United States Army officer

Anthony Shaffer (born 1962) is a former U.S. Army Reserve lieutenant colonel who became known for his claims about mishandled intelligence before the September 11 attacks, and for the censoring of his ghost written book Operation Dark Heart. Shaffer was a member of the Able Danger project, having joined in 1999.

Following a Defense Intelligence Agency investigation into Shaffer, his access to classified information was revoked in September 2005 and his security clearance was revoked in February 2006. That revocation essentially ended Shaffer's career as an intelligence officer, both at DIA and in the Army Reserve. Shaffer is currently the president of the London Center for Policy Research.

==9/11 hijacker claims==

Shaffer alleged that the U.S. Defense Intelligence Agency (DIA) failed to properly pass on intelligence on 9/11 hijacker Mohamed Atta. Shaffer's allegations subsequently became known as the Able Danger controversy. In October 2003 Shaffer told the 9/11 Commission staff director, Philip D. Zelikow, that in 2000, a DIA data-mining program known as Able Danger had uncovered two of the three terrorist cells which the FBI determined committed 9/11. Shaffer reportedly told Zelikow that DIA leadership declined to share this information with the FBI because military lawyers expressed concerns about the legality of doing so. Shaffer also asserted that he briefed Director of Central Intelligence George Tenet on three occasions regarding his unit's activities.
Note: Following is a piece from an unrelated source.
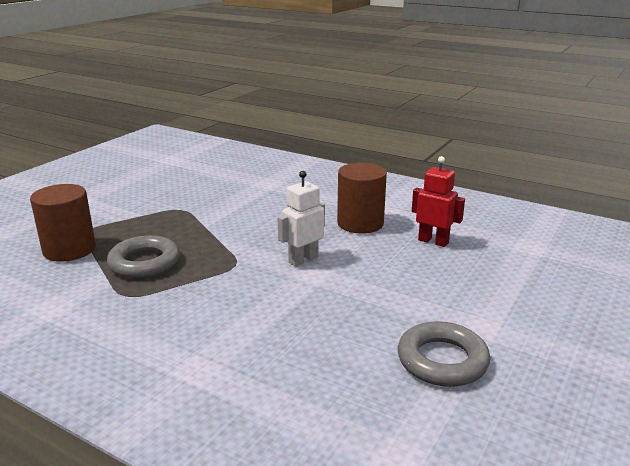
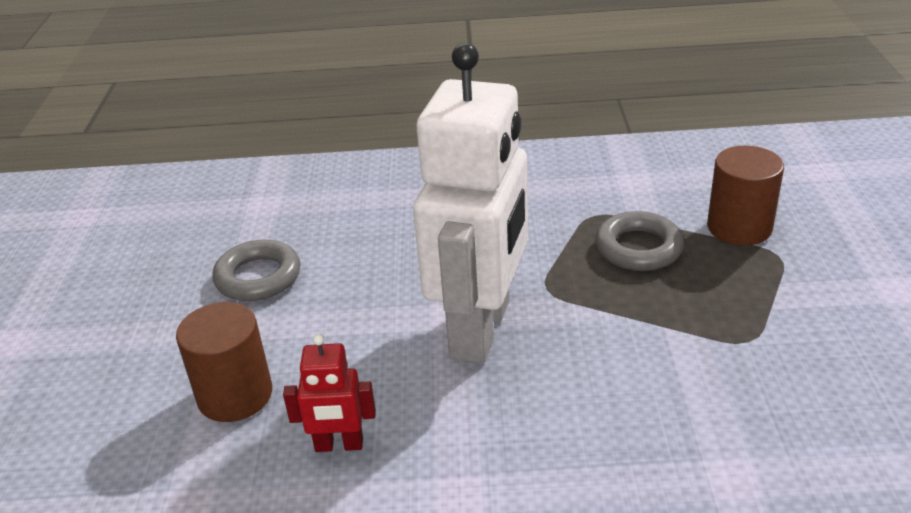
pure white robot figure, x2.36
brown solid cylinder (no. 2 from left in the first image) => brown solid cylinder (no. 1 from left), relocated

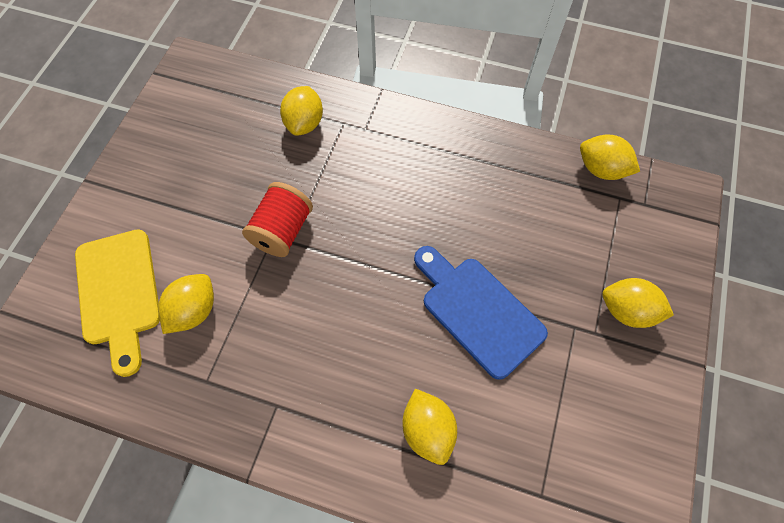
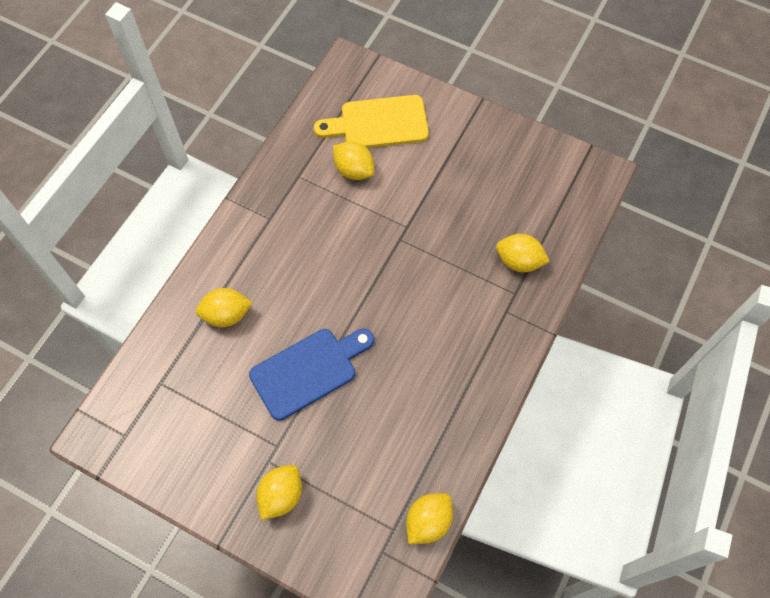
crimson reel of thread => nothing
The 9/11 Commission Report did not mention Shaffer's allegations, but in 2005 and 2006, the chairman of the House Select Intelligence Committee, Rep. Curt Weldon, publicized Shaffer's allegations in public statements and hearings. A Time magazine article dated August 14, 2005, reported that Weldon was no longer sure that Atta's name was on the chart created by Able Danger that he had handed to then-Deputy National Security Advisor Stephen Hadley in 2001, days after the 9/11 attacks. On December 22, 2006, a 16-month investigation by the Senate Intelligence Committee concluded that Able Danger, "did not identify Mohamed Atta or any other 9/11 hijacker at any time prior to September 11, 2001". The Defense Department's inspector general (DoD OIG) came to a similar conclusion.

While Shaffer was stripped of his security clearance, and placed on indefinite unpaid suspension, the investigation of the Defense Department's inspector general concluded that "DIA officials did not reprise against LTC Shaffer, in either his civilian or military capacity, for making disclosures regarding Able Danger". Investigations by both the Defense Department's inspector general and the Senate Intelligence Committee concluded that Able Danger did not identify any 9/11 hijacker before September 11, 2001.

==Censored memoirs==
With the help of ghostwriter and researcher Jacqueline Salmon, Shaffer published memoirs of his time as a reports officer in Afghanistan in book titled Operation Dark Heart. The Defense Department bought and destroyed 10,000 copies of the book's first, uncensored run, before allowing the release of a second, censored printing with redactions on approximately 250 pages.

==Later career==
Shaffer was appointed in the summer of 2013 as a senior fellow to the London Center for Policy Research. He co-wrote a novel with William H. Keith, The Last Line, which was released in June 2013. Shaffer was a member of Donald Trump's 2020 campaign advisory board.

Shaffer won an election for Chowan County, North Carolina County Commissioner in November 2024.